RS Dinilai Bisa Ambil Untung Dari Tes PCR Corona, Pemerintah Didesak Lakukan Ini
Nasional
COVID-19 di Indonesia

Dewan Perwakilan Rakyat (DPR) menilai jika sejumlah rumah sakit terlalu diuntungkan dengan tes PCR COVID-19, Pemerintah Indonesia didesak segera lakukan ini.

WowKeren - Indonesia telah menggunakan swab test Polymerase Chain Reaction (PCR) sebagai metode utama untuk mendeteksi seseorang tertular virus corona (COVID-19) atau tidak. Sayang, metode swab test PCR ini sendiri cukup mahal hingga jutaan rupiah untuk sekali tes.

Mahalnya swab test PCR diduga karena bahan kimia yang dibutuhkan untuk melakukan tes tersebut, yakni reagen cukup sulit didapatkan. Dewan Perwakilan Rakyat (DPR) menilai jika tingginya harga tes PCR telah menyulitkan masyarakat di tengah pandemi, khususnya bagi mereka yang ingin memeriksakan diri.

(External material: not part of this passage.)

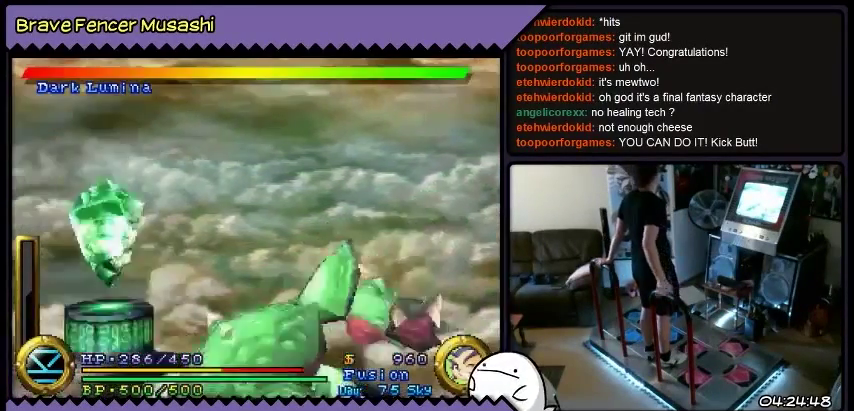
{"buttons": ["DPAD_LEFT"], "events": []}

Anggota Komisi IX DPR, Rahmad Handoyo lantas mendesak Pemerintah Indonesia segera mengambil langkah untuk menangani masalah tersebut. Ia meminta agar pemerintah bertindak powerful dalam pengadaan reagen di masa krisis ini.

Menurut Rahmad, kejelasan dan ketegasan pemerintah dalam pengadaan reagen perlu dilakukan demi menghindari ulah sejumlah pihak yang tidak bertanggung jawab. Terlebih, ia meniai jika mahalnya tes PCR sejauh ini tidak terlepas dari ulah beberapa rumah sakit yang berusaha memanfaatkan momen wabah COVID-19 untuk meraup keuntungan.

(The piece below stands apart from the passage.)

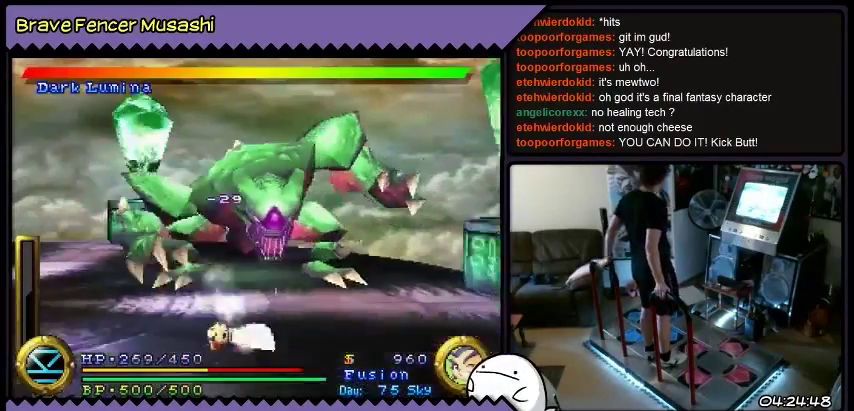
{"buttons": ["DPAD_LEFT"], "events": []}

”Saya mengatakan negara harus powerful,” kata Rahmad Handoyo dalam siaran pers kepada wartawan di Jakarta, Rabu (1/7). “Agar tak ada pihak-pihak yang aji mumpung, meraup keuntungan di tengah pandemi ini.”

”Dugaan itu mungkin saja benar,” sambungnya. “Mengingat tarif yang dipatok rumah sakit swasta atau poliklinik yang melayani tes PCR mandiri disparitas harga berbeda-beda.”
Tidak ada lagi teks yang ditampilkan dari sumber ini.